Kuzey Kıbrıs'ta askerlik yaparken "Disko" olarak tabir edilen disiplin koğuşuna konulan ve 25 Temmuz günü gardiyan olarak askerlik yapan erler Fırat Keser ve Ayhan Aslan tarafından ciddi şekilde dövülen ve güneş altında sandalyeye kelepçelenerek tutulan Uğur Kantar dün akşam (12 Ekim) hayatını kaybetti.
Kantar, Gülhane Askeri Tıp Akademisi (GATA) yoğun bakım ünitesinde 26 Temmuz'dan bu yana tedavi altındaydı.
2,5 ay yoğun bakımdan çıkamadı
Kantar ailesinin avukatı Teoman Özkan, süreci bianet'e şu sözlerle anlattı:
* Uğur Kantar, 25 Temmuz'da gördüğü yoğun işkence sonrasında 26 Temmuz'da GATA'da yoğun bakıma alındı ve düne kadar buradan çıkamadı.
* Son zamanlarda artık hiç tepki veremiyordu. Son iki gün ateşi de çok yükselmişti ve dün hayatını kaybetti.
* Şu anda Keçiören'de Adli Tıp Kurumu Başkanlığı'nda otopsisi yapılıyor. Otopsi sonucuna göre yargılamanın şekli belli olacak.
* Kuzey Kıbrıs'taki askeri savcılık iddianameyi 6 Ekim'de hazırlamış ve Askeri Mahkeme'ye sunmuştu. Sanık durumunda olan kişiler hala "asker" olarak gözüktüğü için Askeri Mahkeme'de dava açıldı.
* İşkence sonucu ölüm olduğu ve Askeri Ceza Kanunu'nda işkence tanımlanmadığı için mahkemenin görevsizlik kararı vereceğini düşünüyorum.
* Ayrıca iddianame "kasten adam yaralama" suçlamasıyla hazırlanmıştı. Uğur hayatını kaybettiği için ek iddianame hazırlanacağını ve sanıkların "kasten adam öldürme" suçlamasıyla yargılanacaklarını düşünüyorum.
"Dayaktan sonra güneşin altında kelepçeli oturtuldu"
Söz konusu garnizonda askeri disiplin koğuşunda gardiyanların askerlere çok kötü muamelede bulunduğunu ve aşırı sıcağa rağmen düzenli su verilmediğini söyleyen Avukat Özkan, söz konusu olayların Uğur Kantar'a verilen yedi günlük cezanın bitmesine iki saat kala yaşandığını söyledi.
"Uğur'a öncesinde de kötü davranıyorlar ve çok susuz bırakıyorlar ama en azından ayakta durabiliyor" diyen avukat Uğur'un disiplin koğuşundaki son iki saatini şöyle özetliyor:
* İki saatlik süre içinde gardiyanlardan iki tanesi Kantar'ı banyoya çekerek ciddi şekilde dövüyorlar.
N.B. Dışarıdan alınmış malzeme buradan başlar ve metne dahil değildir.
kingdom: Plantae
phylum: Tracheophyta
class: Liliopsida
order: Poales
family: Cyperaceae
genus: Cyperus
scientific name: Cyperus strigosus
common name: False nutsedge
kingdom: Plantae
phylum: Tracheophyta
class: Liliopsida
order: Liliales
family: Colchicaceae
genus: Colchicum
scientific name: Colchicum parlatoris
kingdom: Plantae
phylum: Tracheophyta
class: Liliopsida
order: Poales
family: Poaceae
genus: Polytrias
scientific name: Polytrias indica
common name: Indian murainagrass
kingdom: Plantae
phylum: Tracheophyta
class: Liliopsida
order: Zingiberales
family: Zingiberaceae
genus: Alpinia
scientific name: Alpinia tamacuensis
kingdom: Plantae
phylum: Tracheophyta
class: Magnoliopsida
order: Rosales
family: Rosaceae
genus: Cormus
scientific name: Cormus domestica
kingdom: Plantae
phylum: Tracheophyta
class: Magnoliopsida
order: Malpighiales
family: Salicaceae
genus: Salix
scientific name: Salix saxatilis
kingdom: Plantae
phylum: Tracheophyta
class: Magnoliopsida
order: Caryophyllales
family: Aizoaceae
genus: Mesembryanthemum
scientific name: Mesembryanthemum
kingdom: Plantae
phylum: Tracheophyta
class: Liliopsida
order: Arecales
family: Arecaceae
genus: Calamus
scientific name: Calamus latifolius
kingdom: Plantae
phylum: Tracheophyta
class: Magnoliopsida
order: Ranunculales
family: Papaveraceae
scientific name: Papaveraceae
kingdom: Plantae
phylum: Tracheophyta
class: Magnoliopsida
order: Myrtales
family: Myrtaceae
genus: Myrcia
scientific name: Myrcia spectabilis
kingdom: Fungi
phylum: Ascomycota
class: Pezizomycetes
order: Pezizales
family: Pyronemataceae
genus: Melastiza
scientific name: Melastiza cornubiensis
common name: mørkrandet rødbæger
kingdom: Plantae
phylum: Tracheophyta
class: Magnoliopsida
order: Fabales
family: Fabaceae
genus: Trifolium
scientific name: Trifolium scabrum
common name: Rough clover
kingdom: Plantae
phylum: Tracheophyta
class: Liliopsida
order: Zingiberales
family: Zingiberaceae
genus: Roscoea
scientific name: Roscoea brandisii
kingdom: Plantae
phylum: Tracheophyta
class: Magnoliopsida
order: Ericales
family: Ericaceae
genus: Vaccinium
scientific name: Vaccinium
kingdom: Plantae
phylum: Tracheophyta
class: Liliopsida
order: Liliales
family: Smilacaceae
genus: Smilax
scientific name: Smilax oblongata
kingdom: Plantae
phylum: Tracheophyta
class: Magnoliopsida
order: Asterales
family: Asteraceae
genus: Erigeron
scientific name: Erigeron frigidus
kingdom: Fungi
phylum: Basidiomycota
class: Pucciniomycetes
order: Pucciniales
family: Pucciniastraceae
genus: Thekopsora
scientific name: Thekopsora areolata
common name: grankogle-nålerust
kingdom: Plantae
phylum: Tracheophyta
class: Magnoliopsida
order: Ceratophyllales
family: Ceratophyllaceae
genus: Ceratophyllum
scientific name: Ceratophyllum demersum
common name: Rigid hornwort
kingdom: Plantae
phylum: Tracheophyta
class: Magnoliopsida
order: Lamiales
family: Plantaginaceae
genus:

En sonunda yere kapaklanan Kantar'ın numara yaptığını ileri sürerek dışarıya güneşin altına çıkarıyorlar ve temmuz ayında Kıbrıs gibi bir yerde, o halde olan, susuz bir insanı sandalyeye kelepçeleyerek yarım saat orada bırakıyorlar.
* Yarım saat sonunda kelepçeleri çözüp güneşten çekiyorlar. Bu sırada iki saatlik süre doluyor ve bir asteğmen Uğur'u almaya geliyor.
* Uğur'un baygın olduğunu görünce önce revire, sonra Lefkoşa Nalbantoğlu Hastanesi'ne, oradan da Girne Askeri Hastanesi'ne götürüyorlar. Ancak buralarda kimse ne yapacağını bilemiyor.
* Bunun üstüne ambulans uçakla Ankara'ya GATA'ya götürüyorlar. Bu arada susuz kaldığı için böbrekleri ve beyin hücreleri tamamen iflas ediyor.
"Sıralı amirlerin tümü hakkında suç duyurusu"
Olayın yaşanmasının hemen akabinde askeri savcının 40 kişiyi sorguladığını söyleyen Teoman Özkan, Uğur'u döven erler Fırat Keser ve Ayhan Aslan'ın tutuklanarak askeri cezaevine gönderildiklerini söyledi.
6 Ekim'de bu kişiler hakkında hazırlanan iddianamede, ölüm olayı gerçekleştiği için değişiklik yapılması ve bu kişilerin "kasten adam öldürmek" suçundan yargılanması gerektiğini söyleyen Avukat Özkan, Keser ve Aslan'ın askerliklerinin bitiminden sonra sivil cezaevine nakledileceklerini söyledi ve ekledi:
"Sadece bu iki askerin değil öncelikle cezaevi müdürü ve disiplin koğuşunun bağlı olduğu birlik komutanından başlayarak sıralı olarak tüm rütbeliler hakkında suç duyurusunda bulunacağız. Sonuç olarak Uğur askerdi ve devlete emanet edilmiş bir insandı. Burada sıralı amirlerin tamamının bu ölümden sorumlu olduğu düşüncesindeyim." (EKN)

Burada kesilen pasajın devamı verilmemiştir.